Have been using some new "retiree" time to learn more about investing. Dan Wiener's "Investment Adviser" newletters have been most helpful.
So, the answer to the OP is that the market will fluctuate. But I have also been trying to improve AA with the rising market. Last Sept. sold my 2010 and 2015 target date funds and replaced them with Wellington and Wellesley Income (each taking up about 15% of my rolled-over 401K). Then, in recent weeks, have been selling off Star Conservative and Moderate Growth, locking in earnings from the past 10-12 years I've held them. Am hoping to buy more Wellington and Wellesley if/when the market drops, maybe using some dollar-cost-averaging to buy them at lower prices.

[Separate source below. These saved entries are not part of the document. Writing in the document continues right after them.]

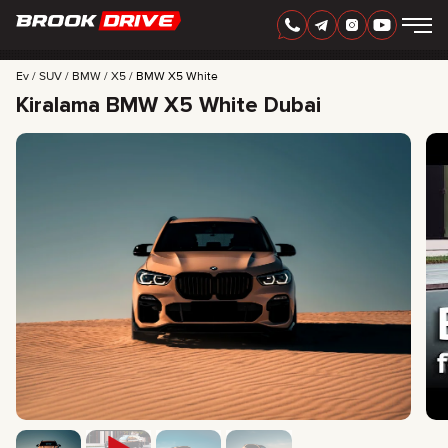
TÜRKÇE
AED
Ev
SUV
BMW
X5
BMW X5 White
Kiralama BMW X5 White Dubai
MARKALAR
KIRALAMA SÜRESI
EN IYI TEKLIFLER
SSS
CERTIFICATES
YORUMLAR
İLETIŞIM
ORTAKLIK
KİRALA-SAHİP OL
+
7 925 283 88 88
+
971 52 193 88 88
info@brook-drive.rent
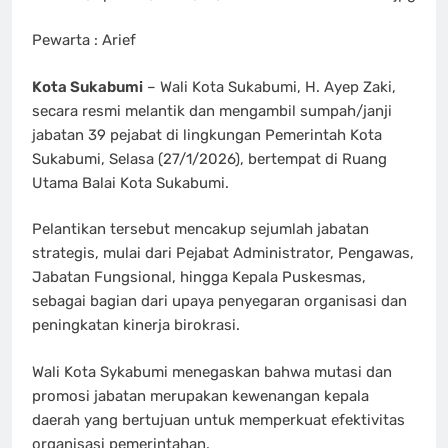
Pewarta : Arief
Kota Sukabumi
– Wali Kota Sukabumi, H. Ayep Zaki,
secara resmi melantik dan mengambil sumpah/janji
jabatan 39 pejabat di lingkungan Pemerintah Kota
Sukabumi, Selasa (27/1/2026), bertempat di Ruang
Utama Balai Kota Sukabumi.
Pelantikan tersebut mencakup sejumlah jabatan
strategis, mulai dari Pejabat Administrator, Pengawas,
Jabatan Fungsional, hingga Kepala Puskesmas,
sebagai bagian dari upaya penyegaran organisasi dan
peningkatan kinerja birokrasi.
Wali Kota Sykabumi menegaskan bahwa mutasi dan
promosi jabatan merupakan kewenangan kepala
daerah yang bertujuan untuk memperkuat efektivitas
organisasi pemerintahan.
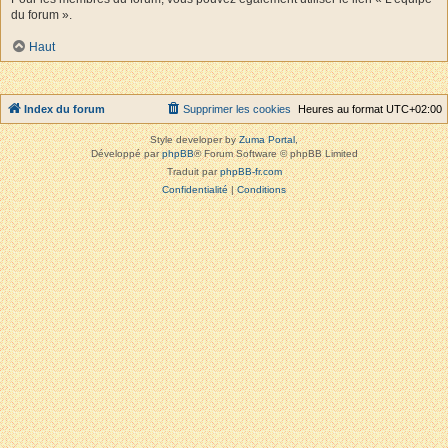
du forum ».
Haut
Index du forum
Supprimer les cookies
Heures au format
UTC+02:00
Style developer by
Zuma Portal
,
Développé par
phpBB
® Forum Software © phpBB Limited
Traduit par
phpBB-fr.com
Confidentialité
|
Conditions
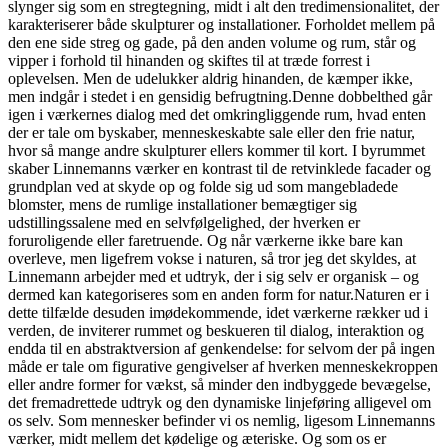
slynger sig som en stregtegning, midt i alt den tredimensionalitet, der
karakteriserer både skulpturer og installationer. Forholdet mellem på
den ene side streg og gade, på den anden volume og rum, står og
vipper i forhold til hinanden og skiftes til at træde forrest i
oplevelsen. Men de udelukker aldrig hinanden, de kæmper ikke,
men indgår i stedet i en gensidig befrugtning.Denne dobbelthed går
igen i værkernes dialog med det omkringliggende rum, hvad enten
der er tale om byskaber, menneskeskabte sale eller den frie natur,
hvor så mange andre skulpturer ellers kommer til kort. I byrummet
skaber Linnemanns værker en kontrast til de retvinklede facader og
grundplan ved at skyde op og folde sig ud som mangebladede
blomster, mens de rumlige installationer bemægtiger sig
udstillingssalene med en selvfølgelighed, der hverken er
foruroligende eller faretruende. Og når værkerne ikke bare kan
overleve, men ligefrem vokse i naturen, så tror jeg det skyldes, at
Linnemann arbejder med et udtryk, der i sig selv er organisk – og
dermed kan kategoriseres som en anden form for natur.Naturen er i
dette tilfælde desuden imødekommende, idet værkerne rækker ud i
verden, de inviterer rummet og beskueren til dialog, interaktion og
endda til en abstraktversion af genkendelse: for selvom der på ingen
måde er tale om figurative gengivelser af hverken menneskekroppen
eller andre former for vækst, så minder den indbyggede bevægelse,
det fremadrettede udtryk og den dynamiske linjeføring alligevel om
os selv. Som mennesker befinder vi os nemlig, ligesom Linnemanns
værker, midt mellem det kødelige og æteriske. Og som os er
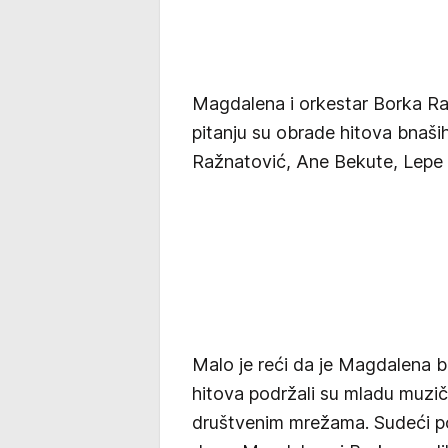
Magdalena i orkestar Borka Rad
pitanju su obrade hitova bnaši
Ražnatović, Ane Bekute, Lepe 
Malo je reći da je Magdalena bri
hitova podržali su mladu muzič
društvenim mrežama. Sudeći po 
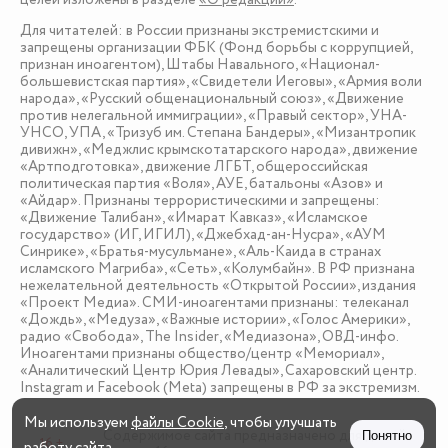
Для читателей: в России признаны экстремистскими и
запрещены организации ФБК (Фонд борьбы с коррупцией,
признан иноагентом), Штабы Навального, «Национал-
большевистская партия», «Свидетели Иеговы», «Армия воли
народа», «Русский общенациональный союз», «Движение
против нелегальной иммиграции», «Правый сектор», УНА-
УНСО, УПА, «Тризуб им. Степана Бандеры», «Мизантропик
дивижн», «Меджлис крымскотатарского народа», движение
«Артподготовка», движение ЛГБТ, общероссийская
политическая партия «Воля», АУЕ, батальоны «Азов» и
«Айдар». Признаны террористическими и запрещены:
«Движение Талибан», «Имарат Кавказ», «Исламское
государство» (ИГ, ИГИЛ), «Джебхад-ан-Нусра», «АУМ
Синрике», «Братья-мусульмане», «Аль-Каида в странах
исламского Магриба», «Сеть», «Колумбайн». В РФ признана
нежелательной деятельность «Открытой России», издания
«Проект Медиа». СМИ-иноагентами признаны: телеканал
«Дождь», «Медуза», «Важные истории», «Голос Америки»,
радио «Свобода», The Insider, «Медиазона», ОВД-инфо.
Иноагентами признаны общество/центр «Мемориал»,
«Аналитический Центр Юрия Левады», Сахаровский центр.
Instagram и Facebook (Metа) запрещены в РФ за экстремизм.
Мы используем
файлы Cookie
, чтобы улучшать
Содержимое сайта предназначено для детей
Понятно
16 +
работу сайта.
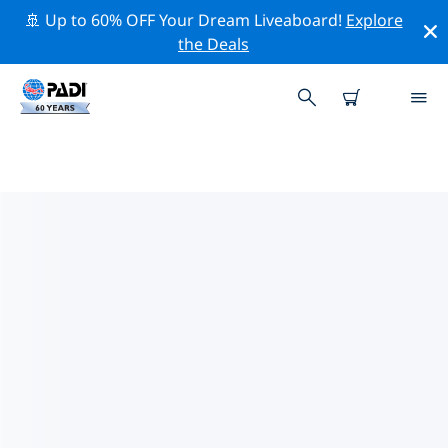
🚢 Up to 60% OFF Your Dream Liveaboard!
Explore
the Deals
TOP PROFESSIONELE
ACTIVITEITEN ROND
NORTHUMBERLAND
Ontdek de professionele activiteiten en evenementen
rond Northumberland met behulp van de
bovenstaande filters of de interactieve kaart.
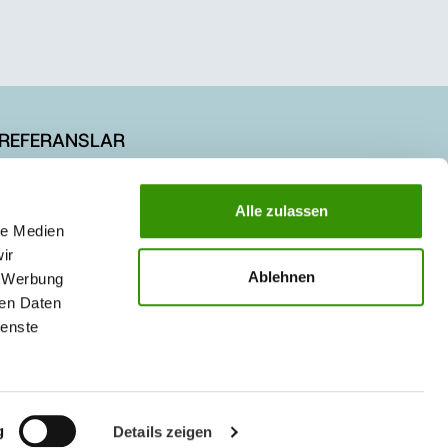
REFERANSLAR
KARİYER
Alle zulassen
le Medien
ir
Ablehnen
, Werbung
ren Daten
ienste
g
Details zeigen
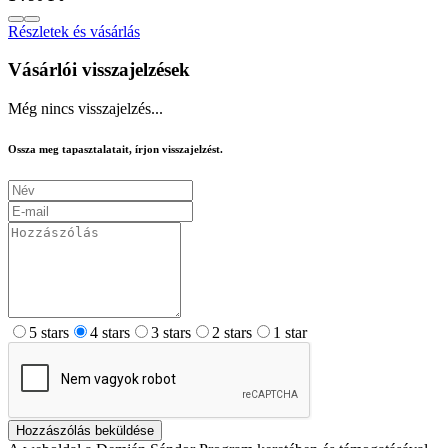
Részletek és vásárlás
Vásárlói visszajelzések
Még nincs visszajelzés...
Ossza meg tapasztalatait, írjon visszajelzést.
5 stars
4 stars
3 stars
2 stars
1 star
Hozzászólás beküldése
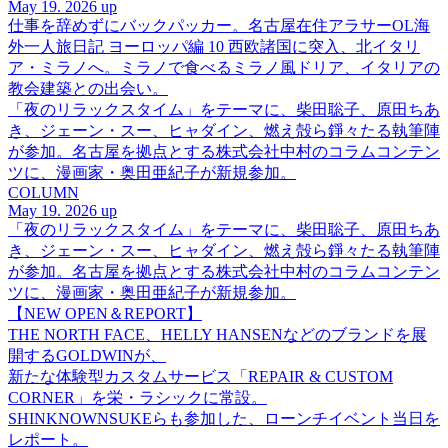
May 19. 2026 up
仕事を辞めずにバックパッカー。名古屋在住アラサーOL海
外一人旅日記 ヨーロッパ編 10 西欧諸国に突入、北イタリ
ア・ミラノへ。ミラノで食べるミラノ風ドリア、イタリアの
教会建築との出会い。
「夜のリラックスタイム」をテーマに、柴田聡子、原田ちあ
き、ジェーン・スー、ヒャダイン、燃え殻ら錚々たる執筆陣
が参加。名古屋を拠点とする株式会社中村のコラムコンテン
ツに、漫画家・奥田亜紀子が新規参加。
COLUMN
May 19. 2026 up
「夜のリラックスタイム」をテーマに、柴田聡子、原田ちあ
き、ジェーン・スー、ヒャダイン、燃え殻ら錚々たる執筆陣
が参加。名古屋を拠点とする株式会社中村のコラムコンテン
ツに、漫画家・奥田亜紀子が新規参加。
【NEW OPEN＆REPORT】
THE NORTH FACE、HELLY HANSENなどのブランドを展
開するGOLDWINが、
新たな体験型カスタムサービス「REPAIR & CUSTOM
CORNER」を栄・ラシックに常設。
SHINKNOWNSUKEらも参加した、ローンチイベント当日を
レポート。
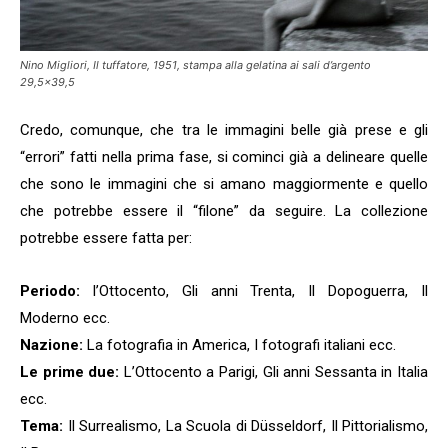
Nino Migliori,
Il tuffatore
, 1951, stampa alla gelatina ai sali d’argento
29,5×39,5
Credo, comunque, che tra le immagini belle già prese e gli
“errori” fatti nella prima fase, si cominci già a delineare quelle
che sono le immagini che si amano maggiormente e quello
che potrebbe essere il “filone” da seguire. La collezione
potrebbe essere fatta per:
Periodo:
l’Ottocento, Gli anni Trenta, Il Dopoguerra, Il
Moderno ecc.
Nazione:
La fotografia in America, I fotografi italiani ecc.
Le prime due:
L’Ottocento a Parigi, Gli anni Sessanta in Italia
ecc.
Tema:
Il Surrealismo, La Scuola di Düsseldorf, Il Pittorialismo,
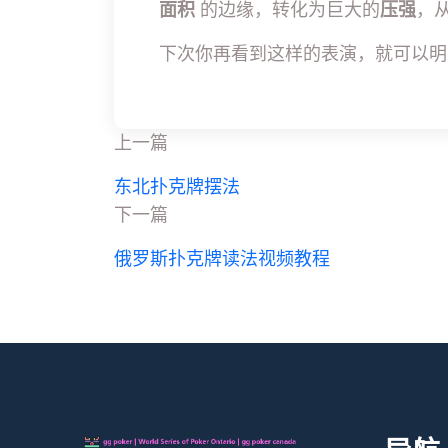
面积
的边缘，转化为巨大的
压强
，
下次你再看到这样的表演，就可以明
上一篇
东北扑克牌摆法
下一篇
俄罗斯扑克牌读法视频教程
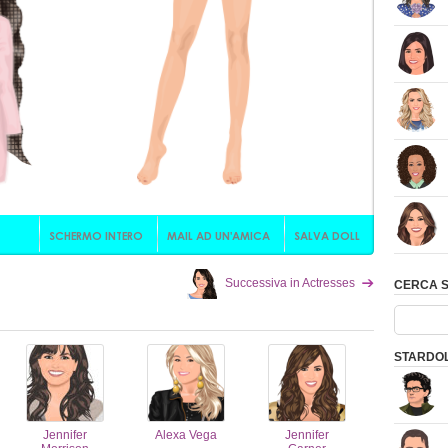
Successiva in Actresses
CERCA 
STARDOL
Jennifer
Alexa Vega
Jennifer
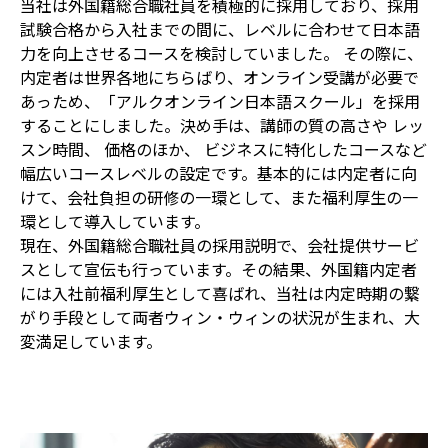
当社は外国籍総合職社員を積極的に採用しており、採用
試験合格から入社までの間に、レベルに合わせて日本語
力を向上させるコースを検討していました。 その際に、
内定者は世界各地にちらばり、オンライン受講が必要で
あっため、「アルクオンライン日本語スクール」を採用
することにしました。決め手は、講師の質の高さや レッ
スン時間、 価格のほか、 ビジネスに特化したコースなど
幅広いコースレベルの設定です。基本的には内定者に向
けて、会社負担の研修の一環として、また福利厚生の一
環として導入しています。
現在、外国籍総合職社員の採用説明で、会社提供サービ
スとして宣伝も行っています。その結果、外国籍内定者
には入社前福利厚生として喜ばれ、当社は内定時期の繋
がり手段として両者ウィン・ウィンの状況が生まれ、大
変満足しています。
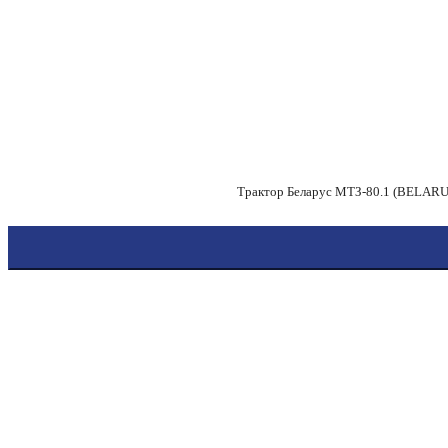
Трактор Беларус МТЗ-80.1 (BELARUS)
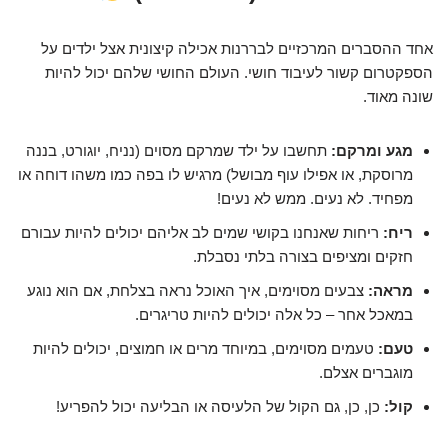
אחד ההסברים המרכזיים לבררנות אכילה קיצונית אצל ילדים על
הספקטרום קשור לעיבוד חושי. העולם החושי שלהם יכול להיות
שונה מאוד.
מגע ומרקם:
תחשבו על ילד שמרקם מסוים (נניח, יוגורט, בננה
מרוסקת, או אפילו עוף מבושל) מרגיש לו בפה כמו משהו דוחה או
מפחיד. לא נעים. ממש לא נעים!
ריח:
ריחות שאנחנו בקושי שמים לב אליהם יכולים להיות עבורם
חזקים ומציפים בצורה בלתי נסבלת.
מראה:
צבעים מסוימים, איך האוכל נראה בצלחת, אם הוא נוגע
במאכל אחר – כל אלה יכולים להיות טריגרים.
טעם:
טעמים מסוימים, במיוחד מרים או חמוצים, יכולים להיות
מוגברים אצלם.
קול:
כן, כן, גם הקול של הלעיסה או הבליעה יכול להפריע!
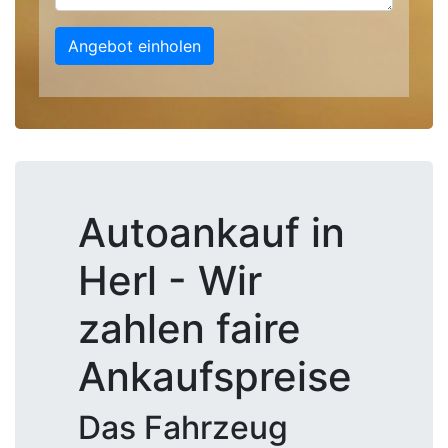
Angebot einholen
Autoankauf in
Herl - Wir
zahlen faire
Ankaufspreise
Das Fahrzeug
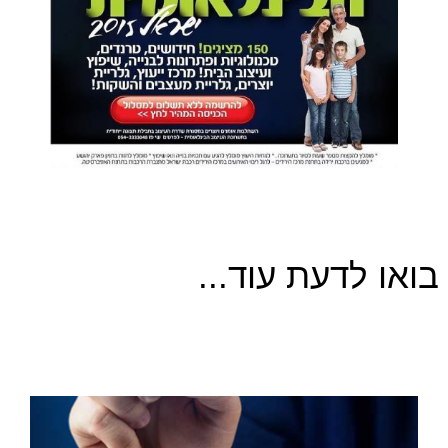
בואו לדעת עוד...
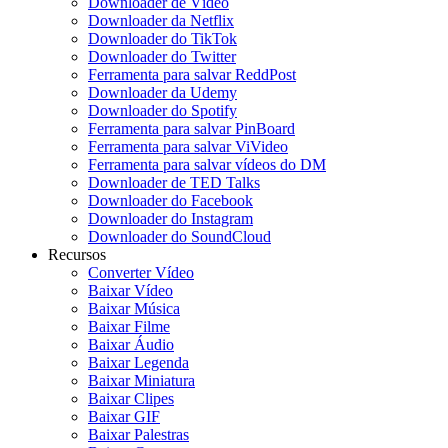
Downloader de Vídeo
Downloader da Netflix
Downloader do TikTok
Downloader do Twitter
Ferramenta para salvar ReddPost
Downloader da Udemy
Downloader do Spotify
Ferramenta para salvar PinBoard
Ferramenta para salvar ViVideo
Ferramenta para salvar vídeos do DM
Downloader de TED Talks
Downloader do Facebook
Downloader do Instagram
Downloader do SoundCloud
Recursos
Converter Vídeo
Baixar Vídeo
Baixar Música
Baixar Filme
Baixar Áudio
Baixar Legenda
Baixar Miniatura
Baixar Clipes
Baixar GIF
Baixar Palestras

Would also like to put about 50% of this rollover IRA into Wiener's Income Portfolio (comprised entirely of Vanguard funds). In his newletter, he lists the earnings of each of his portfolios, going back about 20 years.
With today's market high, I sold off the rest of Star Conservative (finished off Moderate Growth last week). Hopefully, with cash "ready to go", I'll be able to shop for some bargains in the year ahead (if the the economy suffers due to the federal sequester).
We'll see how I do with this learning curve.
(These have been my "baby steps" beyond CD's, old 403B variable annuities, and mindlessly pouring contributions into the 401K money mkt. and target date funds with my last employer.)
(It helps that DH and I both have pensions, retiree HI, and he has SS. Plus, LBYM has been our MO forever.)